Feral Queens: Rogue Moon Fairy monarchs who went wild, ruling over tribes of Forest Fairies by threatening to kill and eat them to frighten them into submission.

==Reception==
The reviewer from Pyramid comments: "The makers of Knights of the Dinner Table bring their sense of humor to the world of fairy-on-fairy battle in Fairy Meat, a fast-playing miniature war game. Designer Sky Leaton has created an entertaining game with easy movement rules, simple magic use, and a combat system that uses regular playing cards instead of dice."

In reviewing Fairy Meat: Sugar and Vice, Jennifer Brozek said "Play this game with great abandon... and the next time your buddy says 'Bite me!,' do it. Happy munching!".
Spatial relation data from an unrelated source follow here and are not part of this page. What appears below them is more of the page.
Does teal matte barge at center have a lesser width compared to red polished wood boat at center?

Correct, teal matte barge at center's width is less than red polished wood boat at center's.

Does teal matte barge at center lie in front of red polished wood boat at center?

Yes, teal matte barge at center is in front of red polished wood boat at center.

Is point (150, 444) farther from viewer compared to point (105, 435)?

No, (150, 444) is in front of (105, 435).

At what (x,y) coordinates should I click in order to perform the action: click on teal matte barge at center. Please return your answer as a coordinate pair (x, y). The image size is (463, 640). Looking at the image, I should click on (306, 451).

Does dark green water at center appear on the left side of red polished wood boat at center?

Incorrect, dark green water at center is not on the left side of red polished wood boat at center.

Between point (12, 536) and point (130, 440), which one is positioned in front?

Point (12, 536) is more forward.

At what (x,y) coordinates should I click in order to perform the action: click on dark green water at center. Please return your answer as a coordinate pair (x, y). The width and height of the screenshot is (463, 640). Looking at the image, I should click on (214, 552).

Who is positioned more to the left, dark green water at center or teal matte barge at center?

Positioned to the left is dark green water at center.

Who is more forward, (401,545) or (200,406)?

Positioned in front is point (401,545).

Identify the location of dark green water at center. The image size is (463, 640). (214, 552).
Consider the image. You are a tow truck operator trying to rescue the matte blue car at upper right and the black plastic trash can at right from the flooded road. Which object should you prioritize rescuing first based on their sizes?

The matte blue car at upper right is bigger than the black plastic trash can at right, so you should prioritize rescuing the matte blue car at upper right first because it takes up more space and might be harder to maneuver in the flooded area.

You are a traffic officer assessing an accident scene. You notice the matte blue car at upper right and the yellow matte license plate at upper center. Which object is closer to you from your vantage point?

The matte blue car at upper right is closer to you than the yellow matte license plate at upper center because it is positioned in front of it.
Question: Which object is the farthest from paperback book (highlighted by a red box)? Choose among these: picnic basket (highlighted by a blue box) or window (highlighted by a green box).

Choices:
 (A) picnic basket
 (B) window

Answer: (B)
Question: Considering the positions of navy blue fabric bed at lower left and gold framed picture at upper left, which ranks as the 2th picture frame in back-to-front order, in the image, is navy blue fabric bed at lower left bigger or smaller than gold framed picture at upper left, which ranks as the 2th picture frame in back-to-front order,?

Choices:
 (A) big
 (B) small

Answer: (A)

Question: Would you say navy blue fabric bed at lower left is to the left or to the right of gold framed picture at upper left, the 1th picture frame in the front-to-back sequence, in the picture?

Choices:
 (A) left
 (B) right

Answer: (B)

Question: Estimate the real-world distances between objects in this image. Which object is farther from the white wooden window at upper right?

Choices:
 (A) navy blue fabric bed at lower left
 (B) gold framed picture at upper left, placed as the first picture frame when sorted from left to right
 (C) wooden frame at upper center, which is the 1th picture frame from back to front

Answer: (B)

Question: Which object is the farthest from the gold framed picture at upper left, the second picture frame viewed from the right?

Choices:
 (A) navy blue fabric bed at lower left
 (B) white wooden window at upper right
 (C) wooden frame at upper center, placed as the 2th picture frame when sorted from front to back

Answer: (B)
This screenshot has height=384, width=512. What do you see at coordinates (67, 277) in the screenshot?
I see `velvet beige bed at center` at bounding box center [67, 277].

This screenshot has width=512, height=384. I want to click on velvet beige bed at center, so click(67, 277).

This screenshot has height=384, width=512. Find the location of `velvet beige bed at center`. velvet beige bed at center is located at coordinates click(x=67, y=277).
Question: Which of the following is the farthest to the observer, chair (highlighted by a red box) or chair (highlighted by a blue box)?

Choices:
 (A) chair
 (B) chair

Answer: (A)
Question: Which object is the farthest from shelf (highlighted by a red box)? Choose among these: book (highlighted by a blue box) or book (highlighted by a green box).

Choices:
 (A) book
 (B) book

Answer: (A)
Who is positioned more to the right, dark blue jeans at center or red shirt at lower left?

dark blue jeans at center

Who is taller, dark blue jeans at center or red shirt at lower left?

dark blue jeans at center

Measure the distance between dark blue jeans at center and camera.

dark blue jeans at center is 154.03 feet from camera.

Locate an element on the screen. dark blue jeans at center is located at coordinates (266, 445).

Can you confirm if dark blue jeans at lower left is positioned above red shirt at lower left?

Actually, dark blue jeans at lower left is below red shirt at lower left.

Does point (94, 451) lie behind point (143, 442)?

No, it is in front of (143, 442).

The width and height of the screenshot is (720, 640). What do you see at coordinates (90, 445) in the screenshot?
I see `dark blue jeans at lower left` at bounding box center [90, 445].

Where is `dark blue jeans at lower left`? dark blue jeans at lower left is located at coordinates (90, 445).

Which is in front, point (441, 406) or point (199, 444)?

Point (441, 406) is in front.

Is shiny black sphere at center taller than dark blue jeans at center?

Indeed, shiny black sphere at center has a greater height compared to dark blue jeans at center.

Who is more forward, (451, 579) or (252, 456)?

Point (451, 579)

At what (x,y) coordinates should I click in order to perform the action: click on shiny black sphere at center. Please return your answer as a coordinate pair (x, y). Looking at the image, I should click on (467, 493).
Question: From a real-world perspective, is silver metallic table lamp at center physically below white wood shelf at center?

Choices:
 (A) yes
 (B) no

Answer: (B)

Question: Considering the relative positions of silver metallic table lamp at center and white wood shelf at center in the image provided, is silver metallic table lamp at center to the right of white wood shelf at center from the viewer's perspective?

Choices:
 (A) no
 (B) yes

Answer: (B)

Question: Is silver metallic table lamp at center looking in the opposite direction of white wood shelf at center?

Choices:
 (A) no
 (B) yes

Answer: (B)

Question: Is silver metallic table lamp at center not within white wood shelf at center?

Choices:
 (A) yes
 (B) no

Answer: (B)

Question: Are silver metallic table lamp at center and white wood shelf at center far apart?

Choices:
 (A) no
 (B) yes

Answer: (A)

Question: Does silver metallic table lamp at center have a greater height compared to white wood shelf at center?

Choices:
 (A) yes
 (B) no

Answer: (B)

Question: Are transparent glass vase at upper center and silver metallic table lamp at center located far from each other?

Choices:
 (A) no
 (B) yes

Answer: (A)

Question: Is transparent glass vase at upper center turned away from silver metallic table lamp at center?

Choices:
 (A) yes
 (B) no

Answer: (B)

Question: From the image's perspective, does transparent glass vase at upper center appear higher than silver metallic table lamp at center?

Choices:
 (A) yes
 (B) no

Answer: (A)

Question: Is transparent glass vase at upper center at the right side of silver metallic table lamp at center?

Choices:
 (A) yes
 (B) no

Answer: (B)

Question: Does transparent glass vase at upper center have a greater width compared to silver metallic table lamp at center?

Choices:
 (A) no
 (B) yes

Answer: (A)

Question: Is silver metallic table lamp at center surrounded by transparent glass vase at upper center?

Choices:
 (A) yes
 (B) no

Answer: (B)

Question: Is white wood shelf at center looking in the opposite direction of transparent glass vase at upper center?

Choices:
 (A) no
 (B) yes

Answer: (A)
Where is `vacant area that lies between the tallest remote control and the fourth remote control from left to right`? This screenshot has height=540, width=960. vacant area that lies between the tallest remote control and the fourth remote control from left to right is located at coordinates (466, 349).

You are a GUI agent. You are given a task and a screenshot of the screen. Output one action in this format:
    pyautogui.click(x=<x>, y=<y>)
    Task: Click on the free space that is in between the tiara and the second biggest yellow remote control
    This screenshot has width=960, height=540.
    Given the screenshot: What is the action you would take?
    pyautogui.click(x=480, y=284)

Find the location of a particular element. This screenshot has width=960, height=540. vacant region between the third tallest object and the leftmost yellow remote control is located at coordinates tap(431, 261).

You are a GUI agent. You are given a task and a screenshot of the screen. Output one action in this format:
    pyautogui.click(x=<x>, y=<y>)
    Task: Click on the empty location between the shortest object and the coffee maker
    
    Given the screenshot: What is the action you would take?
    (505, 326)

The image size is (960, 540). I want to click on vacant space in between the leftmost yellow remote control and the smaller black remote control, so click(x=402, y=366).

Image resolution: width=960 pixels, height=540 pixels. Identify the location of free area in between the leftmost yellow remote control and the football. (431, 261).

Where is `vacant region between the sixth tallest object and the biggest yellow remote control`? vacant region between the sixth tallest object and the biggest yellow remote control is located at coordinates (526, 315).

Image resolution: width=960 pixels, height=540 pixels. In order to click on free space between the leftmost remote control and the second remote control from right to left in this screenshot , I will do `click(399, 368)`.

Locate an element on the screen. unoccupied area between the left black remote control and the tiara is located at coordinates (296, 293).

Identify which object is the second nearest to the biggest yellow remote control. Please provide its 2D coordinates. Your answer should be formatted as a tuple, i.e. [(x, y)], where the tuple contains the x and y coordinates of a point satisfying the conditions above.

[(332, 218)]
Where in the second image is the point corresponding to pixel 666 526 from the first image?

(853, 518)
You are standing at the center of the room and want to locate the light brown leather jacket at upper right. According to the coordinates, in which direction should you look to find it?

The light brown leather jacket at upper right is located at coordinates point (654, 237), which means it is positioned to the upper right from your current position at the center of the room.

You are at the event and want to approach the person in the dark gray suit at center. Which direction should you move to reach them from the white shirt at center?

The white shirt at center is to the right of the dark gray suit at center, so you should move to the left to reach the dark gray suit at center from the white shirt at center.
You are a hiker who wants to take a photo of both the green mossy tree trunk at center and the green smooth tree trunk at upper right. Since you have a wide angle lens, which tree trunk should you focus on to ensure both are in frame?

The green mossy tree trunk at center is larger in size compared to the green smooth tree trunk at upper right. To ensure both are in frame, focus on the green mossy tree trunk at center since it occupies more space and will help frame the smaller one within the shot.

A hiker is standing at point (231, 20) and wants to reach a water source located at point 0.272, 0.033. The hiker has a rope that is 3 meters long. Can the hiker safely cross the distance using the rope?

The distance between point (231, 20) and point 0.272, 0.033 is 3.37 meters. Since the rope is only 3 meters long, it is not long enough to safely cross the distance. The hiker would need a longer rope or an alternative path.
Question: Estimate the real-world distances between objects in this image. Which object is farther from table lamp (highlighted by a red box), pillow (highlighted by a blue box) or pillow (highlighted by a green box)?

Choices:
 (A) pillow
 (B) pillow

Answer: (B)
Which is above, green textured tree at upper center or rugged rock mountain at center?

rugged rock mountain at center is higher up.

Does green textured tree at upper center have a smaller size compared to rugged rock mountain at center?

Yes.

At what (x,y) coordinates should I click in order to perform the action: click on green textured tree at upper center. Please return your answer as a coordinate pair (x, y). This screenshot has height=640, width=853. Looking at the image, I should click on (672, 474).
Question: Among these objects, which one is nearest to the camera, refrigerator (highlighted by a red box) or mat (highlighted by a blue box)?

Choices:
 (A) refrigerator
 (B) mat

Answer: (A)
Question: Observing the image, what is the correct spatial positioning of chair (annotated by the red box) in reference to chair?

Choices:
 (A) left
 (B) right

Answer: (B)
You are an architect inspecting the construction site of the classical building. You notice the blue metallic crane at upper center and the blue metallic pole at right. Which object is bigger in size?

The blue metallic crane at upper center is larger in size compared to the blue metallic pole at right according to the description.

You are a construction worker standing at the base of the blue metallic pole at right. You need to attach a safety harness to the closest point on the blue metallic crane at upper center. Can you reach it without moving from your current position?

A reviewer from RPGnet said "Despite the wonderfully twisted premise of the game and its colorful components, the game is still quite similar to most miniature games. The gimmick of using cards, in fact, requires players to learn a new set of rules for old combat concepts. At best, the cannibalism and initiative rules are different, but not enough, in my opinion, to recommend this game."

Heather Wilson for the Voice of Youth Advocates said that "Appropriate for an older teen audience, Fairy Meat is another game in which planning and decision-making is key. Its humor also encourages reading for pleasure. Different from most miniature games in presentation and play, the game appeals to those who don't normally play miniatures. I enjoy the way that fairies are presented as vicious, vapid creatures who prefer fighting to flitting."